Activity → In the entries below, find each line bearing the string "punte" and copy it.

(Extracted page text data)

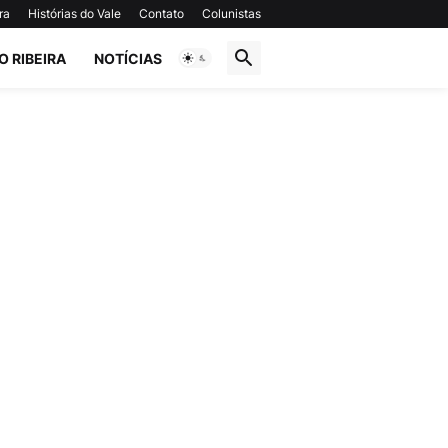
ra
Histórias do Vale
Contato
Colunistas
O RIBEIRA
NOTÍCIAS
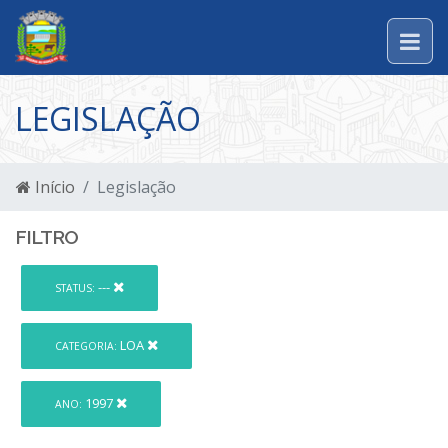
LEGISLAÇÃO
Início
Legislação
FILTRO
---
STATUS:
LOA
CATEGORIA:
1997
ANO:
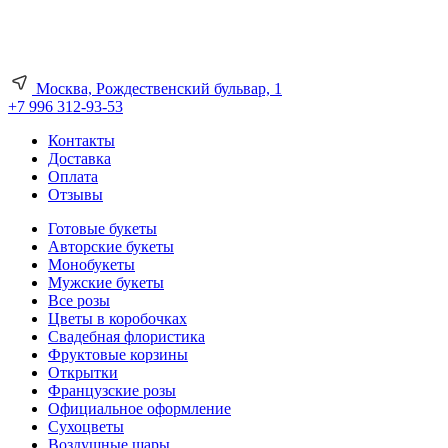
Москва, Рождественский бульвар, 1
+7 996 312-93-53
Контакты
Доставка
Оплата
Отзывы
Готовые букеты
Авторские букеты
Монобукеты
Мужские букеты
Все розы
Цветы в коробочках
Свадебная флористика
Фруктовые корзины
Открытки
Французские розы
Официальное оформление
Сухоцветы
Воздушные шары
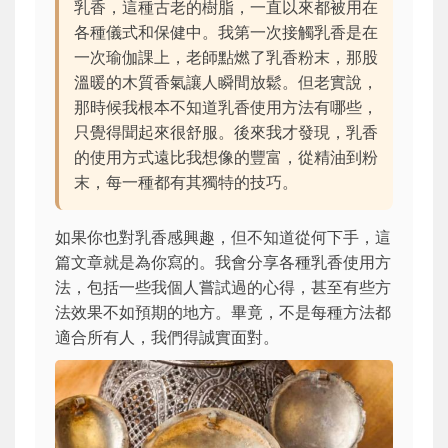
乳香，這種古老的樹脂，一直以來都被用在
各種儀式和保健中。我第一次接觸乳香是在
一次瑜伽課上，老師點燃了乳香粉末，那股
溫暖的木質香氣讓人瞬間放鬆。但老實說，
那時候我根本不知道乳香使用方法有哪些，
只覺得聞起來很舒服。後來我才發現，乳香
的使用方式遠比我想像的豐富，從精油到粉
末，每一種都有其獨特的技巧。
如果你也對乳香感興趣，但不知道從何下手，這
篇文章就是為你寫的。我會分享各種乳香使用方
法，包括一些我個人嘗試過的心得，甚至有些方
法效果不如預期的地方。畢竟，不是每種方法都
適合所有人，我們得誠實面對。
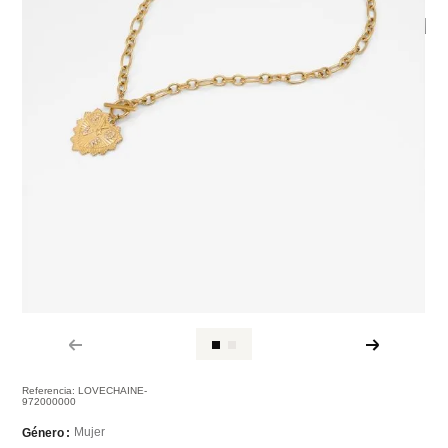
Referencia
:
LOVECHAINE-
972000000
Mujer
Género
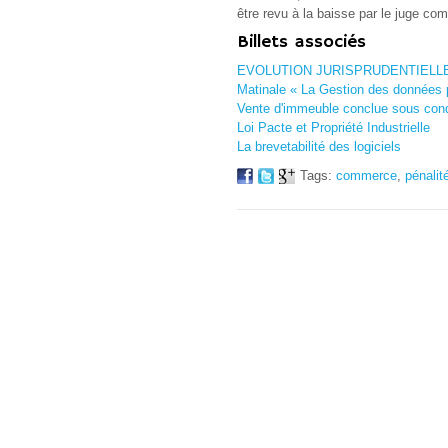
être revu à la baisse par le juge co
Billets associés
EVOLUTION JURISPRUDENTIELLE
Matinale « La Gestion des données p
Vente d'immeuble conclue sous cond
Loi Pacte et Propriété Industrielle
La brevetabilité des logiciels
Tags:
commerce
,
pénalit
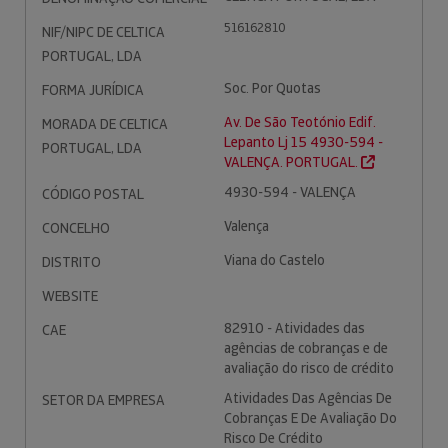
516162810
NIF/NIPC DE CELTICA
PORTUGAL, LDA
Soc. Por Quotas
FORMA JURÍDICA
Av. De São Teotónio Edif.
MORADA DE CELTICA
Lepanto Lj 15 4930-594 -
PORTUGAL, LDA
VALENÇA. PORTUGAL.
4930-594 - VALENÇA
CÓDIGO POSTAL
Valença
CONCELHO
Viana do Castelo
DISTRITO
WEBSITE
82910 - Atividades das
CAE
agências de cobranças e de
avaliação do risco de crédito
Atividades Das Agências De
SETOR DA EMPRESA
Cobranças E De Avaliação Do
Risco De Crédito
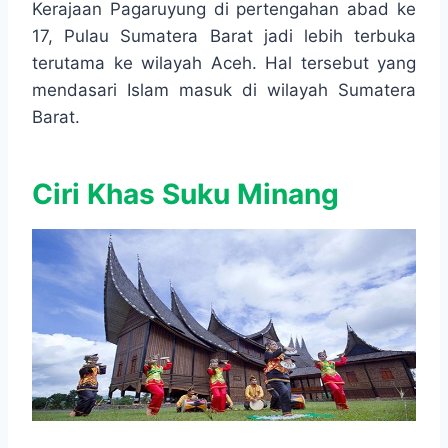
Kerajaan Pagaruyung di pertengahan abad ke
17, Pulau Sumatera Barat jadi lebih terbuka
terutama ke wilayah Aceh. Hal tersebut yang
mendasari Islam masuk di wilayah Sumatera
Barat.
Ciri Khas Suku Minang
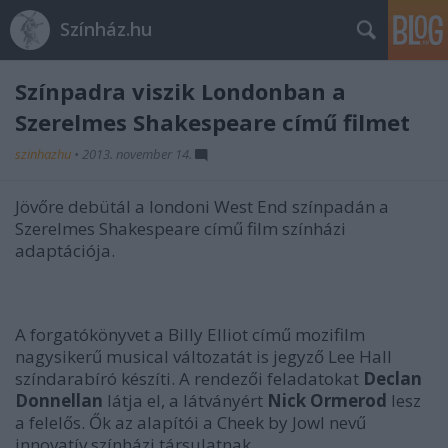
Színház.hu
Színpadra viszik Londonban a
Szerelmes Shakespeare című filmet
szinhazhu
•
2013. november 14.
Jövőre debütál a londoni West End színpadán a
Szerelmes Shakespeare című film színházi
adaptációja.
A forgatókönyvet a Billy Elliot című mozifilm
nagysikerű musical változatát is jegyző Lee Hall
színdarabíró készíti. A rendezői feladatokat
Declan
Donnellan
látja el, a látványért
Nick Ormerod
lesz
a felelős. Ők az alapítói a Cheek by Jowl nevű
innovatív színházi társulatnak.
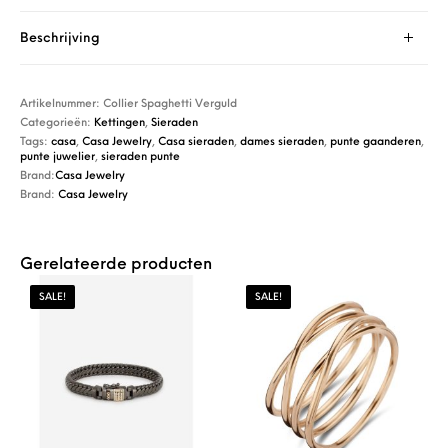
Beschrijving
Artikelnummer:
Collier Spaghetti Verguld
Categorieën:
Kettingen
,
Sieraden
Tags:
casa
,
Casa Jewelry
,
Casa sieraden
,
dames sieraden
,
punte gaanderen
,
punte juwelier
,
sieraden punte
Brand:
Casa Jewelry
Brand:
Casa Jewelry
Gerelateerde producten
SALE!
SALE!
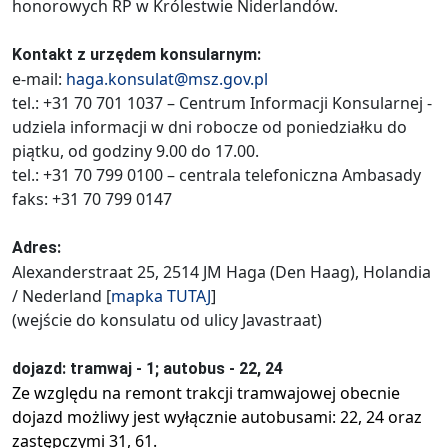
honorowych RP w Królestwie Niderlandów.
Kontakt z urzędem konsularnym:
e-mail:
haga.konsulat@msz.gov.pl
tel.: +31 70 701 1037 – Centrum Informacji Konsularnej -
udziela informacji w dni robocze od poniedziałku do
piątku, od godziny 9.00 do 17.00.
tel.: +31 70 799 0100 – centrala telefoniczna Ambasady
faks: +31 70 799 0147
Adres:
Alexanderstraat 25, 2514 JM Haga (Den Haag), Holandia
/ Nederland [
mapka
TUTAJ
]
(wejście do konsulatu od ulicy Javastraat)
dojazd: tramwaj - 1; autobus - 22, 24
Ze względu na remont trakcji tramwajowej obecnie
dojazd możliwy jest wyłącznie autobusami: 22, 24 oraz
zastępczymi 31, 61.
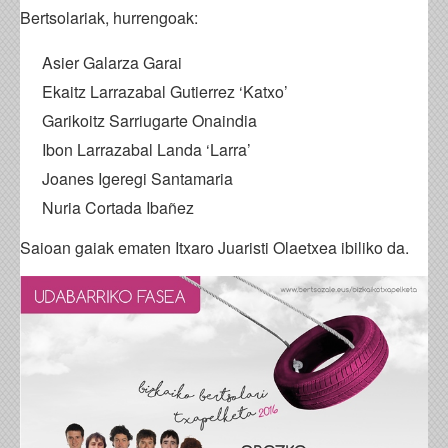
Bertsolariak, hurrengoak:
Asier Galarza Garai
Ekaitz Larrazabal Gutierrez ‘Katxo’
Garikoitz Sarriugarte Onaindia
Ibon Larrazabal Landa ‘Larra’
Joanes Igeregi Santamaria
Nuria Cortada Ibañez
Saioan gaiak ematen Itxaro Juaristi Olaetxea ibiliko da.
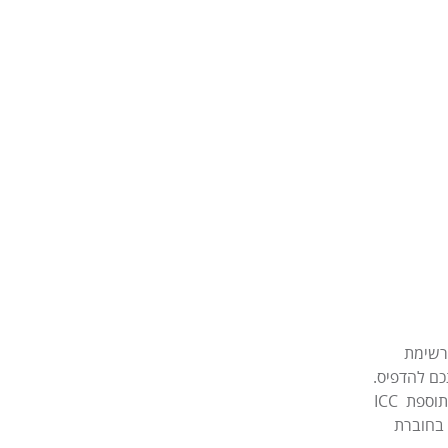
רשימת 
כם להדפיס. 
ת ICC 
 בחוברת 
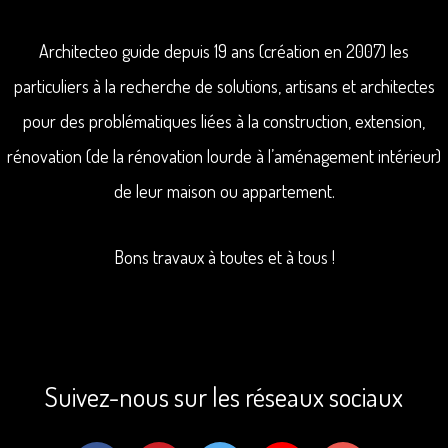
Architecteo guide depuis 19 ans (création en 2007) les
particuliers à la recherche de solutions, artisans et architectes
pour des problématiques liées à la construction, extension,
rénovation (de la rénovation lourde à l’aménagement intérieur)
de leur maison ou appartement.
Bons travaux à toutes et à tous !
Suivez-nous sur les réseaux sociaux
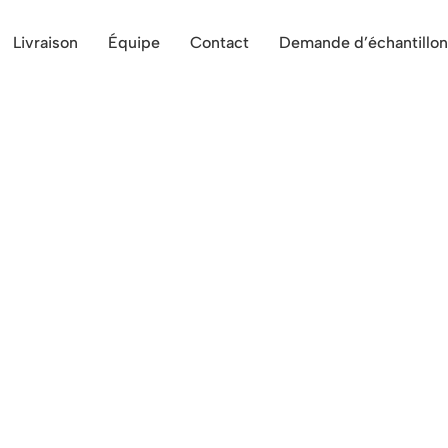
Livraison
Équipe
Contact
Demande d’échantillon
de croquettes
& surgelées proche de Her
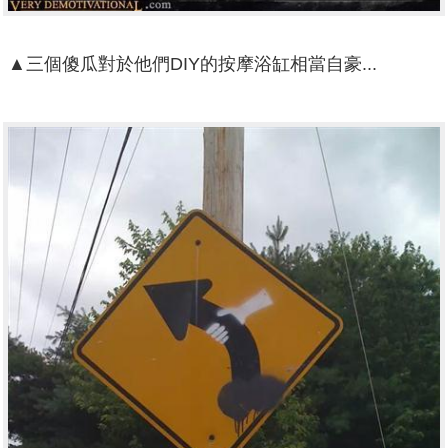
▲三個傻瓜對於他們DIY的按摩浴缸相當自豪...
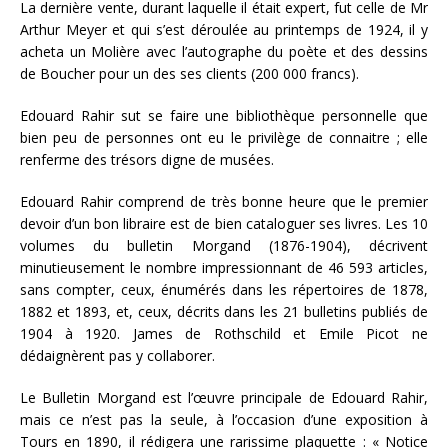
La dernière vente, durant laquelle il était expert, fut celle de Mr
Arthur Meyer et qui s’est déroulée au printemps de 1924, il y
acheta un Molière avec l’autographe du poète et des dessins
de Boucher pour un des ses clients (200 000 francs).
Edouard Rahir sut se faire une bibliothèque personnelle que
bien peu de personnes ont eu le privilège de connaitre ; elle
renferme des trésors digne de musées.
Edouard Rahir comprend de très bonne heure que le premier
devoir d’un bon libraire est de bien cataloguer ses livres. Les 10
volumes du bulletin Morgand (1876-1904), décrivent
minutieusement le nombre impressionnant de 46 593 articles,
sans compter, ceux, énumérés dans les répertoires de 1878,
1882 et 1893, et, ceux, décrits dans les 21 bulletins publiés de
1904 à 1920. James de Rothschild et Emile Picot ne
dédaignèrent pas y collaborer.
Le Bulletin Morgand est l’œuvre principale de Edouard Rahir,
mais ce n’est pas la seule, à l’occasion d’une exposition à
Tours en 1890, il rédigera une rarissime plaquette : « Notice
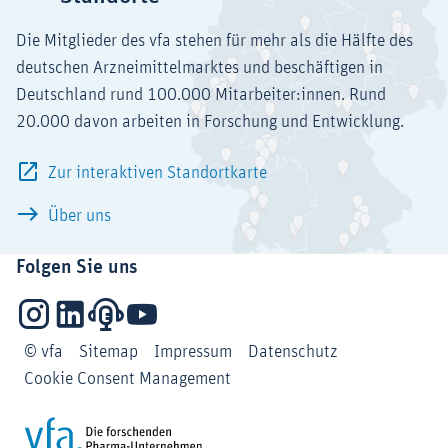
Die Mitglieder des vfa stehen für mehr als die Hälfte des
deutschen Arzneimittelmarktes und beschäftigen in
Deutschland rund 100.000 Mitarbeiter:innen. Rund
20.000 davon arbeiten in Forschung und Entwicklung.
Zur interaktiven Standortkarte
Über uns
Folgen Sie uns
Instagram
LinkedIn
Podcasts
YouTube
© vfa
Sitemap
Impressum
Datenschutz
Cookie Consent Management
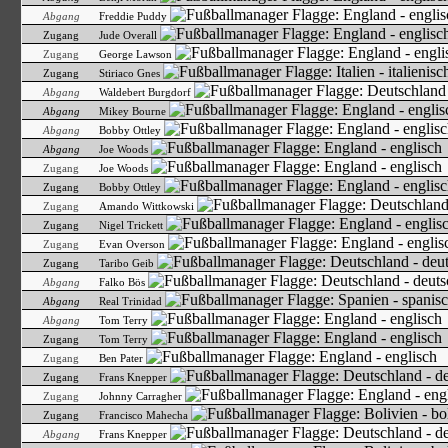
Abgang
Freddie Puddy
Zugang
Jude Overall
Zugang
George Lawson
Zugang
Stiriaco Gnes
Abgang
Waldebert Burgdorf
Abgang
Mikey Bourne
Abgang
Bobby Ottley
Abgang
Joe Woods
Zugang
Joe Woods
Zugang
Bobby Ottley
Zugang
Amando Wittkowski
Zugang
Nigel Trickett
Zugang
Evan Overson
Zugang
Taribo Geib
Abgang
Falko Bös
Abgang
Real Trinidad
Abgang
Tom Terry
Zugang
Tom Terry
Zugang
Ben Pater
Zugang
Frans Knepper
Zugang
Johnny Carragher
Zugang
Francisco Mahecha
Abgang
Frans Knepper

Solution to this exercise →
punte gaanderen
punte juwelier
sieraden punte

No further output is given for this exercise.